(Transcribed page contents)

================

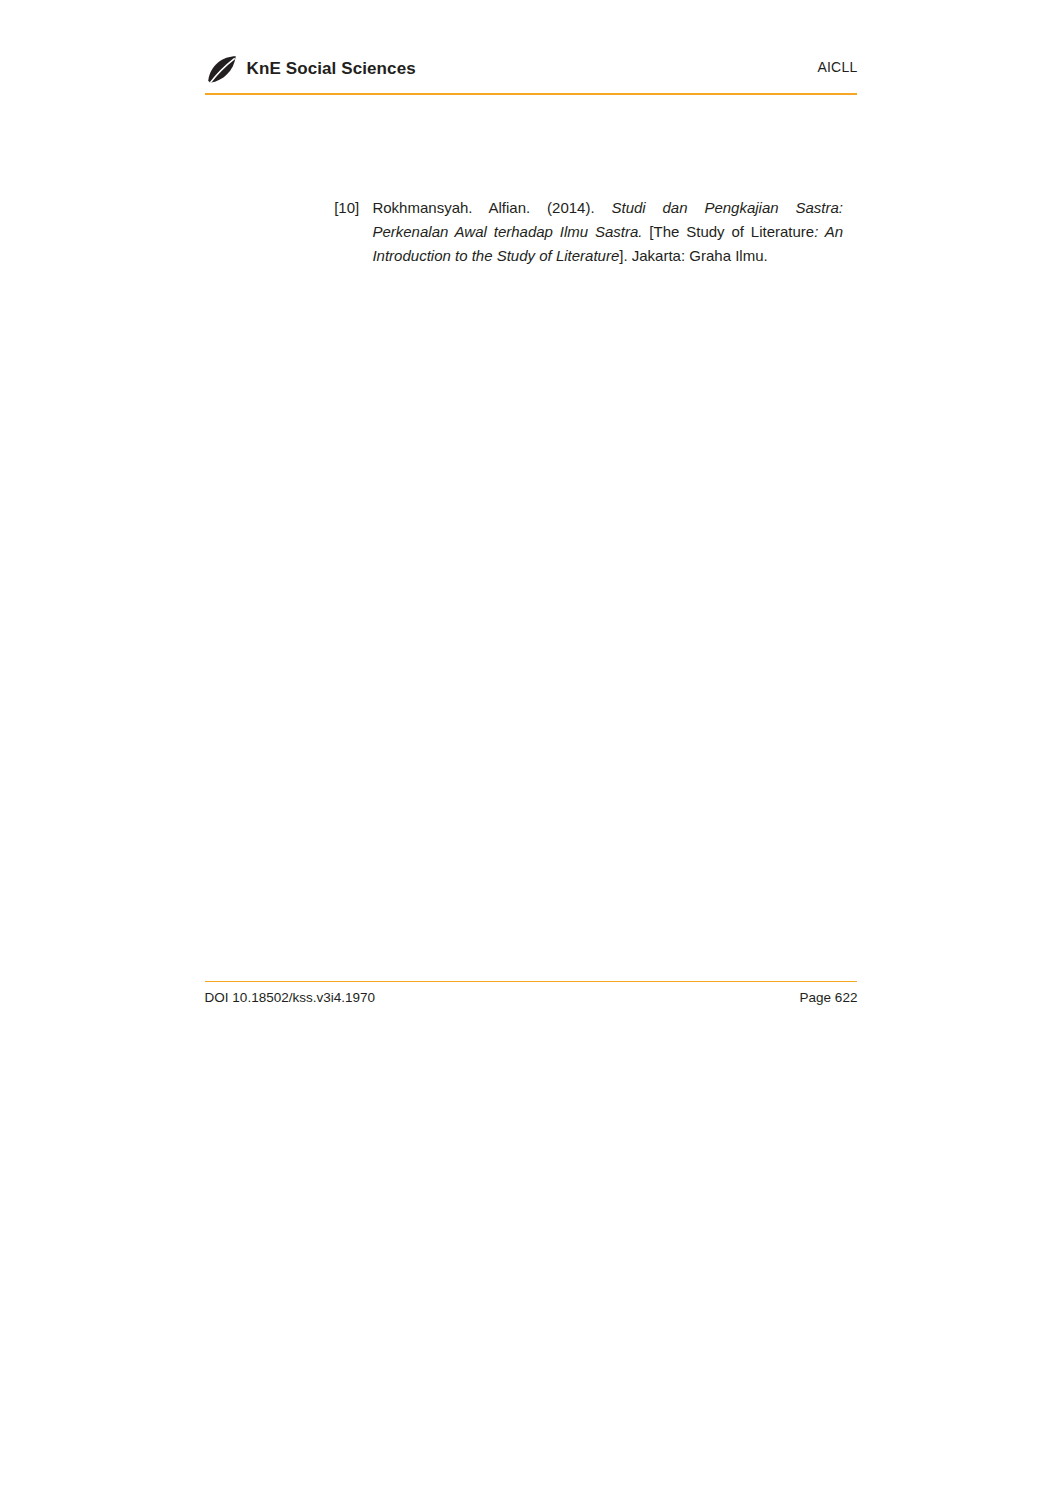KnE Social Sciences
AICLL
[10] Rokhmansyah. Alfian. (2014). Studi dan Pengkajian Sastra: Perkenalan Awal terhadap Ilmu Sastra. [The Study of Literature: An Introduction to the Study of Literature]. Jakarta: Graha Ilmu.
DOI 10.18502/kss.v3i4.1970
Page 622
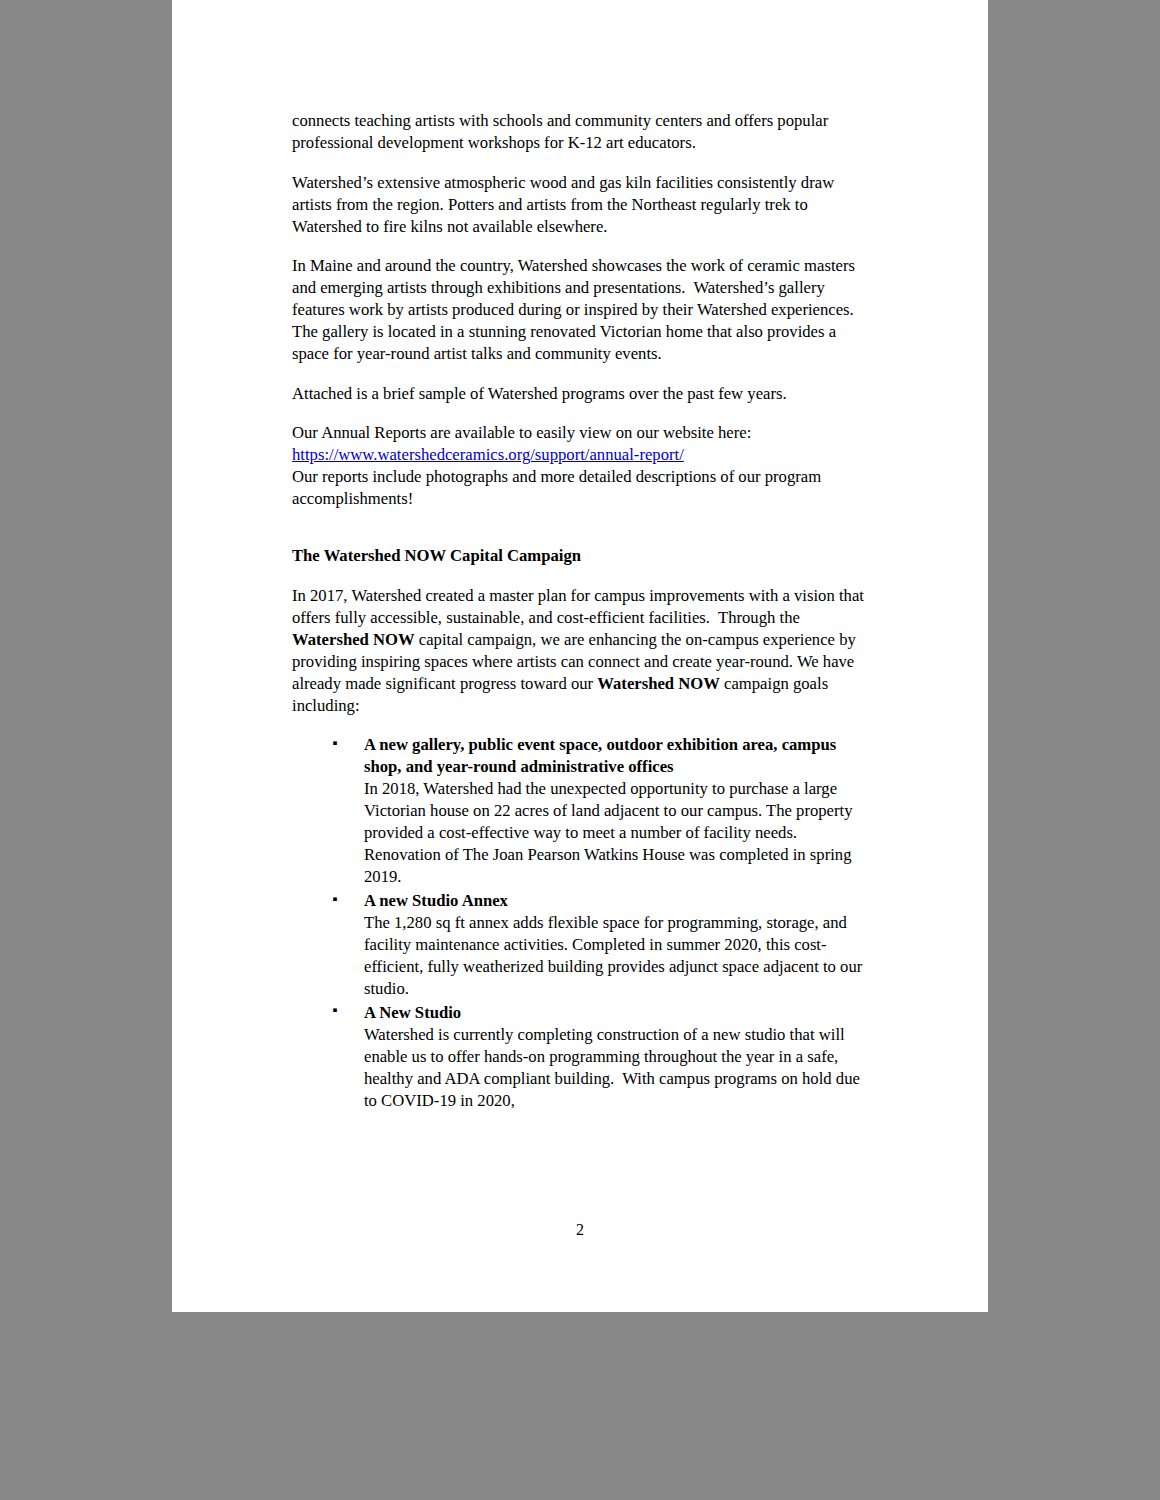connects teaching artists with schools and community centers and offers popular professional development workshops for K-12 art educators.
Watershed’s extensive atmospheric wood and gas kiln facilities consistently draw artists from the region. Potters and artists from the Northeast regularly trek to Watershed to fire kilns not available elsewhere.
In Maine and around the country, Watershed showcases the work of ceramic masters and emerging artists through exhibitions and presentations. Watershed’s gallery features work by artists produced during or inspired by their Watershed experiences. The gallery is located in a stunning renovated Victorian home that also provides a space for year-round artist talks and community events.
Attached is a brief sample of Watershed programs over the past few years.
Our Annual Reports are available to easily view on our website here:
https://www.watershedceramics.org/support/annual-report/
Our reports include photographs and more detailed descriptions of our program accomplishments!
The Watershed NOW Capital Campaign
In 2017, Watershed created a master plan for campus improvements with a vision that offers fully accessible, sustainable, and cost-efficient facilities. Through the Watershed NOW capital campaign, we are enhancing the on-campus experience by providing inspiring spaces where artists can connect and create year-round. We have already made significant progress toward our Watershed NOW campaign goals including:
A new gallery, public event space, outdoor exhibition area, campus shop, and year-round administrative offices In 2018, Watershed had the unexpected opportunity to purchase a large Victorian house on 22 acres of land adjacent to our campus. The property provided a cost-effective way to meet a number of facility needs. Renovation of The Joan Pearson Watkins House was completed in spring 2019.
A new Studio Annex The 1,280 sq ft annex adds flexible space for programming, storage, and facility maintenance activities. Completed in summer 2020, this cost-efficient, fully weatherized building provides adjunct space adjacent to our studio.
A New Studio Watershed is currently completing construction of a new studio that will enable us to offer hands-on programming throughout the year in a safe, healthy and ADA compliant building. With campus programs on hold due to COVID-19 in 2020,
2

================

- _Your instructions_:
Restate exactly, and only, every line from the one that contains "A New Studio Watershed" through the last line of the records.

- _Result of this task_:
A New Studio Watershed is currently completing construction of a new studio that will enable us to offer hands-on programming throughout the year in a safe, healthy and ADA compliant building. With campus programs on hold due to COVID-19 in 2020,
2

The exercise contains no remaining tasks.